It doesn’t take an accountant to surmise Vodafone Idea is facing a fight for its existence after a quick glance at its latest earnings.
The only bright spot was rising ARPU.
Since the merger of Vodafone India and Idea Cellular in 2018, the company lost nearly 200 million customers, with its mobile user base falling 13.4 million year-on-year to 215.2 million at end-2023.
Interest and financing costs in fiscal Q3 2024 (ending 31 December 2023) were up 3.3 per cent to IDR64.9 billion ($782.2 million), representing a staggering 60.8 per cent of total revenue, which was flat at INR106.7 billion.
With a net debt burden of INR2.2 trillion, it is little surprise Vodafone Idea registered another quarterly net loss, albeit down 12.5 per cent from fiscal Q3 2023 to INR69.9 billion.
In addition to INR1.4 trillion in deferred spectrum payment obligations and an adjusted gross revenue (AGR) liability of INR690.2 billion owed to the government, its debt from banks and financial institutions totals INR60.5 billion, down by INR71.4 billion from fiscal Q3 2023.
The huge debt is what remains after the government took a 33.1 per cent in the operator when it converted accrued interest towards AGR arrears into equity.
There is much talk of the government boosting its ownership to as high as 70 per cent by exercising an option to convert debt into equity. But any move by the state must wait until fiscal Q3 2026, when a moratorium on spectrum payments ends.
Vodafone Group’s stake in the operator fell to 32.3 per cent, while Aditya Birla Group has an 18.1 per cent interest.
Vodafone Idea’s capex in the first three quarters of fiscal 2024 fell 56 per cent to INR13 billion.
The cuts come as rivals Reliance Jio and Bharti Airtel splurged a billion on 5G spectrum and networks over the past 18 months, claiming nationwide coverage across all cities and towns.
Vodafone Idea acquired $2.4 billion-worth of spectrum in a 5G auction in 2022, an eighth of what Jio spent and less than half of Airtel’s outlay.
In an earnings report, Vodafone Idea highlighted its spectrum holding as a strength, with about 8,000MHz across the 3.3GHz and 26GHz bands in 17 regions and 16 regions, respectively.
Unfortunately, the mid-band and mmWave 5G spectrum is adding limited value, because Vodafone Idea is yet to roll out a 5G network.
Airtel’s capex as a percentage of revenue climbed to 31 per cent in the first half of fiscal 2024 (ending 31 March).
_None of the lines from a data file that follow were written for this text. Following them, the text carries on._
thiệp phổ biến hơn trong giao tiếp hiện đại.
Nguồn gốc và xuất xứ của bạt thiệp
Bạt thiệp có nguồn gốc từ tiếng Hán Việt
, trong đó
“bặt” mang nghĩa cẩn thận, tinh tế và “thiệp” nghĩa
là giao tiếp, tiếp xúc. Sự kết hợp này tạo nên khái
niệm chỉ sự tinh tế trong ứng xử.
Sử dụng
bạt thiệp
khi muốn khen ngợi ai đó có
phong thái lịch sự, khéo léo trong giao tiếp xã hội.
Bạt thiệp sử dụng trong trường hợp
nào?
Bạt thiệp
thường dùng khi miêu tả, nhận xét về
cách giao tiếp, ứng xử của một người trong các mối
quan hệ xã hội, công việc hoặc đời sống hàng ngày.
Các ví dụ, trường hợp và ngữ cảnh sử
But Moody’s Investor Services forecasts 5G spending to ease over the next two years and the percentage to return to between 24 per cent and 26 per cent over the next two fiscal years.
The operator booked healthy profit and revenue growth, and is making early payments on its spectrum liabilities, paying down INR83.3 billion last week.
In total it prepaid INR163 billion to the government in fiscal 2024.
Reliance Jio made an early payment of INR307.9 billion in 2022, covering deferred liabilities including interest relating to spectrum acquired in auctions in 2014, 2015 and 2016, along with purchases from Airtel in August 2021.
By contrast, Vodafone Idea faces INR400 billion in additional payments from early calendar 2026 when a moratorium offered by the government as part of a relief package in 2021 ends.
The one bright spot for Vodafone Idea is rising ARPU, which increased 7.4 per cent to INR145 at the end of calendar 2023, after growing 17.4 per cent in 2022.
On its earnings call, Vodafone Idea CEO Akshaya Moondra again noted it remains “engaged with various parties for fundraising to make required investments for network expansion”, a constant theme over at least the past 12 months.
Moondra also revealed plans to launch 5G services in about six months after securing new funding, without elaborating.
Goldman Sachs estimates Vodafone Idea requires new capital of $8 billion to $10 billion to improve its competitive positioning, highlighting it risks an acceleration in subscriber losses without a 5G offering.
The possibility of attracting new investors is a widening challenge given its massive debt, the end of the payment moratorium is less than two years away, a declining user base and the prospect of the government raising its stake by converting debt for equity.
Even if can line up sufficient funding or the government steps in to ensure the country keeps three major mobile players (to avoid going the direction of Thailand which is now a duopoly), the operator faces an uphill battle to quickly rollout a nationwide 5G network and attract new customers without undercutting prices, which have improved steadily over the past two years.